设置hivevar：ds = 2018-12-01;

然后使用** INSERT OVERWRITE表XTABLE分区（day ='$ {hivevar：ds}'）** 效果很好

但是当我喜欢下面的时候

设置hivevar：pd = date_add（'$ {hivevar：ds}'，-1）;

然后** INSERT OVERWRITE表XTABLE分区（day ='$ {hivevar：pd}'）** 它抛出错误。我认为问题是因为额外的引号，但找不到解决方法。

错误是：

无法识别常量中``date_add（'''2018''-'）附近的输入

MYCODE：

set hivevar:ds=2018-12-01;
set hivevar:pd=date_add('${hivevar:ds}',-1);
set hive.exec.dynamic.partition.mode=nonstrict;

CREATE TABLE IF NOT EXISTS XTABLE (emp_id BIGINT, start_time STRING, end_time STRING)
PARTITIONED BY(day STRING) ROW FORMAT DELIMITED FIELDS TERMINATED BY '\t';


--THIS IS WORKING FINE
INSERT OVERWRITE table XTABLE partition(day='${hivevar:ds}')
select distinct d.emp_id, d.start_time, d.end_time from
(
select emp_id, start_time, end_time from XTABLE where day='${hivevar:ds}'
) d;


--THIS IS THROWING AN ERROR cannot recognize input near ''date_add('' '2018' '-' in constant
--SEEMS PROBLEM IS WHILE SETTING THE VARIABLE
INSERT OVERWRITE table XTABLE partition(day='${hivevar:pd}')
select distinct d.emp_id, d.start_time, d.end_time from
(
select emp_id, start_time, end_time from XTABLE where day='${hivevar:pd}'
) d;

如果成功，则应显示如下消息：

将数据加载到表xtable分区（day = 2018-12-01）

Answer 1

@saicharan设置变量时无法添加功能。我曾经遇到过类似的问题。

set hivevar：ds ='应始终具有静态值'

要解决此问题，您需要创建一个简单的脚本，如下所示：

ds=`date -d "+1 day" +"%Y-%m-%d"`
echo $ds

hive --hivevar ds="${ds}" -e "INSERT OVERWRITE table XTABLE partition(day='${hivevar:ds}') "

这应该可以解决您的问题。让我知道它是否有效。

Answer 2

当前，您正在尝试使用带有规范中功能的静态分区进行插入。
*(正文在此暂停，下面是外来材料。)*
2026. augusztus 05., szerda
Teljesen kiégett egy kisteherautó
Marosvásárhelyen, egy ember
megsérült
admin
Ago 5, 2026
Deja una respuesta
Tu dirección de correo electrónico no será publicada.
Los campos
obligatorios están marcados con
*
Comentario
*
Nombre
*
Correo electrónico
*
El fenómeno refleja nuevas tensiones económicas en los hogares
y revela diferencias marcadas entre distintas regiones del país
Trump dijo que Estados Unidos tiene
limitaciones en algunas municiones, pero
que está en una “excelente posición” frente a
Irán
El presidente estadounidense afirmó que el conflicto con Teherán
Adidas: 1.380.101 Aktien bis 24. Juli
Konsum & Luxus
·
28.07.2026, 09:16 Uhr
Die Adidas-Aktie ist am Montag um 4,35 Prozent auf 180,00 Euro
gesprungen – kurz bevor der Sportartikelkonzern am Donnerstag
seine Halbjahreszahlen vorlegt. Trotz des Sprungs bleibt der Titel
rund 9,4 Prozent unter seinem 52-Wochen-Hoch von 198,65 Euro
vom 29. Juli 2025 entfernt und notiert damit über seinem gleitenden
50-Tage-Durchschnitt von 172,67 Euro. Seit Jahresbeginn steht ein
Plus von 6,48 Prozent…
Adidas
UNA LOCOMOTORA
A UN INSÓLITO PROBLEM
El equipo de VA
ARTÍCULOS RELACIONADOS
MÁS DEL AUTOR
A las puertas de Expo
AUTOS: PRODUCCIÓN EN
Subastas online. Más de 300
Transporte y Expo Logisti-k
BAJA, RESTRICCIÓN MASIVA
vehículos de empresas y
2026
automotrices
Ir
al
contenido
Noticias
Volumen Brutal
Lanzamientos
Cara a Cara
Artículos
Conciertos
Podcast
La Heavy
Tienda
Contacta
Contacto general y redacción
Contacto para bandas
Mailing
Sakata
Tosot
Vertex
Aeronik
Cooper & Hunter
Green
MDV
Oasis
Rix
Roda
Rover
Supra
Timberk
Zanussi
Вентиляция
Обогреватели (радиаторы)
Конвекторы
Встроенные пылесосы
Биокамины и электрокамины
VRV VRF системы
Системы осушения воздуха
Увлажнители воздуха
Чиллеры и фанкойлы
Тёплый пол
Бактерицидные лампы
您可以使用动态分区插入，在数据集中提供分区：

import cv2
import os
import time
from scipy import spatial
import xml.etree.ElementTree as ET

def parse_annotation(ann_dir, labels=[]):
    all_imgs = []
    seen_labels = {}
    img = {'object': []}
    tree = ET.parse(ann_dir)

    for elem in tree.iter():
        if 'width' in elem.tag:
            img['width'] = int(elem.text)
        if 'height' in elem.tag:
            img['height'] = int(elem.text)
        if 'object' in elem.tag or 'part' in elem.tag:
            obj = {}

            for attr in list(elem):
                if 'name' in attr.tag:
                    obj['name'] = attr.text

                    if obj['name'] in seen_labels:
                        seen_labels[obj['name']] += 1
                    else:
                        seen_labels[obj['name']] = 1

                    if len(labels) > 0 and obj['name'] not in labels:
                        break
                    else:
                        img['object'] += [obj]
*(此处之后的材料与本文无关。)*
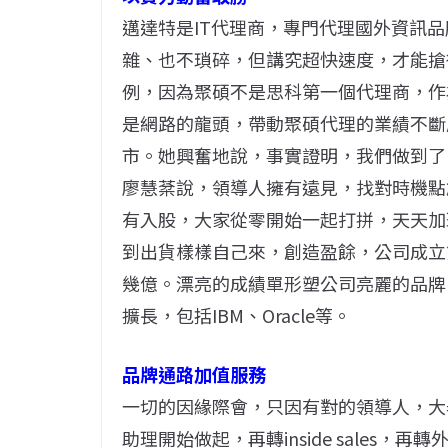
邁達特是IT代理商，專門代理國外資訊
雜、也不瑣碎，但講究超快速度，才能搶得
例，因為聚碩不是思科第一個代理商，作
是網路的龍頭，帶動聚碩代理的業績不斷
市。她興奮地說，事實證明，我們做到了
廖慧棻說，領導人擁有遠見，找對時機點
有入股，大家從零開始一起打拼，天天加
到出貨樣樣自己來，創造盈餘，公司成立
幾億。漂亮的成績單形塑公司亮麗的品牌
擴長，包括IBM、Oracle等。
品牌通路加值服務
一切的因緣際會，只因有對的領導人，大
助理開始做起，再轉inside sales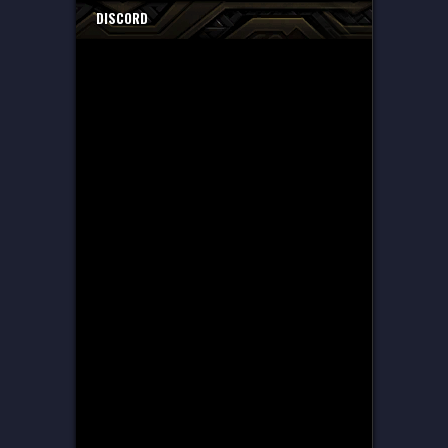
DISCORD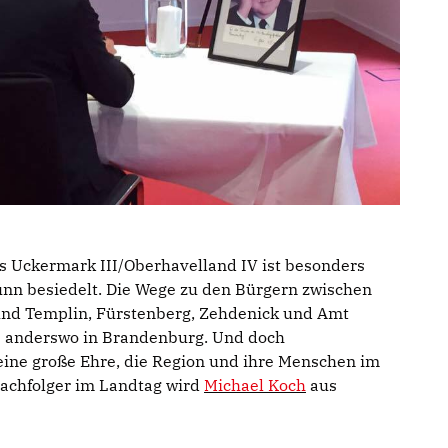
Uckermark III/Oberhavelland IV ist besonders
ünn besiedelt. Die Wege zu den Bürgern zwischen
und Templin, Fürstenberg, Zehdenick und Amt
s anderswo in Brandenburg. Und doch
eine große Ehre, die Region und ihre Menschen im
Nachfolger im Landtag wird
Michael Koch
aus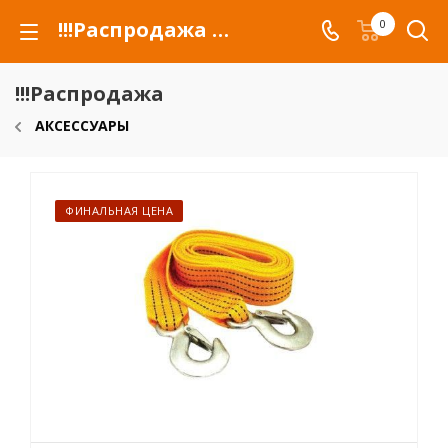
!!!Распродажа для автомобилей российских марок и сельхозтехники
0
!!!Распродажа
АКСЕССУАРЫ
ФИНАЛЬНАЯ ЦЕНА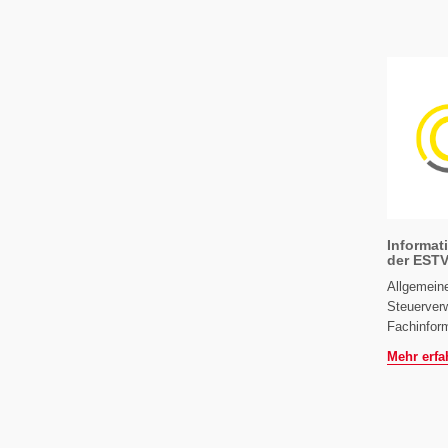
Informat
der EST
Allgemeine
Steuerverw
Fachinfor
Mehr erfa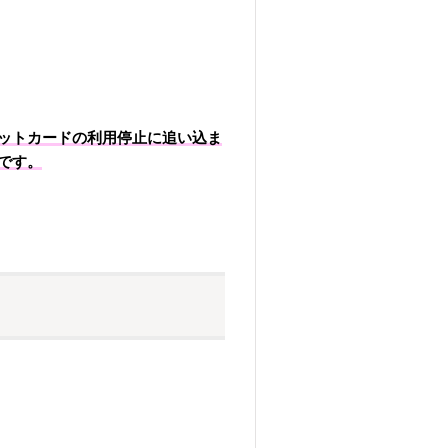
ットカードの利用停止に追い込ま
です。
                if 'bndbox' in attr.tag:
                    for dim in list(attr):
                        if 'xmin' in dim.tag:
                            obj['xmin'] = int(round(float(dim.text)))
                        if 'ymin' in dim.tag:
                            obj['ymin'] = int(round(float(dim.text)))
                        if 'xmax' in dim.tag:
                            obj['xmax'] = int(round(float(dim.text)))
                        if 'ymax' in dim.tag:
                            obj['ymax'] = int(round(float(dim.text)))

    if len(img['object']) > 0:
        all_imgs += [img]

    return all_imgs, seen_labels

labels = ['RBC', 'WBC', 'Platelet']

for ann_file in os.listdir('C:/Users/Neerajan/Desktop/Blood-Cell-Count/Testing/Annotations'):
    ann_dir = 'C:/Users/Neerajan/Desktop/Blood-Cell-Count/Testing/Annotations/' + ann_file
    ground_truths, labels = parse_annotation(ann_dir, labels)
    print(ann_file, labels)

def iou(boxA, boxB):
    xA = max(boxA[0], boxB[0])
    yA = max(boxA[1], boxB[1])
    xB = min(boxA[2], boxB[2])
    yB = min(boxA[3], boxB[3])
    interArea = (xB - xA + 1) * (yB - yA + 1)
    if interArea < 0:
        interArea = 0

    boxAArea = (boxA[2] - boxA[0] + 1) * (boxA[3] - boxA[1] + 1)
    boxBArea = (boxB[2] - boxB[0] + 1) * (boxB[3] - boxB[1] + 1)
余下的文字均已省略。